** Start of Source text **
# Improving an Existing Image Classifier (Fine Tuning)

## Introduction

In my previous notebook, `01 - CNN based image classification.ipynb`, I started learning about `Image Classification using the Supervised Learning` and how it can assist me categorizing images. The image classification model classifies images into two categories:

- `Illustration`: Images that do not contain any accompanying text or dialogue.
- `Manga`: Images that do contain text or dialogue.

Instead of starting from scratch, my aim is to enhance the performance of the existing image classifier model. 
My objective remains unchanged: to classify images into the `Illustration` and `Manga` categories. 
However, I will employ `fine-tuning` technique to improve the classifier model. 
The existing model will be tuned using a larger image dataset, so it becomes more expert at distinguishing between `Illustration` and `Manga` images.
** End of Source text **
** Start of Extracted material **
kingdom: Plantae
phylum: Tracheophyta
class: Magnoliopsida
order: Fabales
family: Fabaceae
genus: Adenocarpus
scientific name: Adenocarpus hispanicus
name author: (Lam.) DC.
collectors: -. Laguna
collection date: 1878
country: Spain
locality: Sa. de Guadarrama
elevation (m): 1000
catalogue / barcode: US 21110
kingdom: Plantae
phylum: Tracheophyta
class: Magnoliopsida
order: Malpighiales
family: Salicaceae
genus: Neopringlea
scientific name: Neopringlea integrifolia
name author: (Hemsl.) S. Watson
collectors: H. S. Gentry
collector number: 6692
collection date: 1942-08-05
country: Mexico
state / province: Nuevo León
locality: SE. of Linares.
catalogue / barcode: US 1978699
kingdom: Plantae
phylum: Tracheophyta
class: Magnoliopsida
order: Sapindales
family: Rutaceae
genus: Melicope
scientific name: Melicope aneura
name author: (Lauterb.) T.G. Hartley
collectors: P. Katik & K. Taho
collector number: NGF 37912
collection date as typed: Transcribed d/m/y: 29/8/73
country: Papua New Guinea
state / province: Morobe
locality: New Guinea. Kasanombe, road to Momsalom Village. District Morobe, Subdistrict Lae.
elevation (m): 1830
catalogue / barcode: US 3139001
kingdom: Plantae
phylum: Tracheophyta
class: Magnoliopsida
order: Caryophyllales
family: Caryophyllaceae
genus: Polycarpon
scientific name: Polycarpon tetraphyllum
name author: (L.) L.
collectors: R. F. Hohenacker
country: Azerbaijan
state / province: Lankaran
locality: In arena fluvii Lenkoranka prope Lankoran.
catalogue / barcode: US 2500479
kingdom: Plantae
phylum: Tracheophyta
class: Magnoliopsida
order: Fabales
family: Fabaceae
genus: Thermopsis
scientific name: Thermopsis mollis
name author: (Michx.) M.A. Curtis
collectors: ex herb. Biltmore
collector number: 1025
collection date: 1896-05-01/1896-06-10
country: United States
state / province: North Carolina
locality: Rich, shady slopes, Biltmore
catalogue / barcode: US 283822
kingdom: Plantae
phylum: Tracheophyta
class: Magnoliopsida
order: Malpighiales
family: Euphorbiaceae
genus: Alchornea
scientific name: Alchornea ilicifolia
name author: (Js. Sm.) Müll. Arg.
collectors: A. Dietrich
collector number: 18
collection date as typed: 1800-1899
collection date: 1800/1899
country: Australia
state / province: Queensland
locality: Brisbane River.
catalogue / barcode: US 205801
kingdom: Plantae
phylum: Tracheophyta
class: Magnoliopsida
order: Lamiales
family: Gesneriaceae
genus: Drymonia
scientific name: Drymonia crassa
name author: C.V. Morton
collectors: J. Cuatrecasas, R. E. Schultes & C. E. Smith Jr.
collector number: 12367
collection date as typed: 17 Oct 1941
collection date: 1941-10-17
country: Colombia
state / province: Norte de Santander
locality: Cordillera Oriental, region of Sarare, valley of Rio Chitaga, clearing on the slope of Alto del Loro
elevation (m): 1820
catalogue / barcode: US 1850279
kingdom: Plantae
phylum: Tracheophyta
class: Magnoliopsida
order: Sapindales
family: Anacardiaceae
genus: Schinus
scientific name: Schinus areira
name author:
** End of Extracted material **
Rewrite everything in the fine-tuning write-up from "# Improving an" down to "image classifier model.", swapping "Manga" for "Comic".

# Improving an Existing Image Classifier (Fine Tuning)

## Introduction

In my previous notebook, `01 - CNN based image classification.ipynb`, I started learning about `Image Classification using the Supervised Learning` and how it can assist me categorizing images. The image classification model classifies images into two categories:

- `Illustration`: Images that do not contain any accompanying text or dialogue.
- `Comic`: Images that do contain text or dialogue.

Instead of starting from scratch, my aim is to enhance the performance of the existing image classifier model.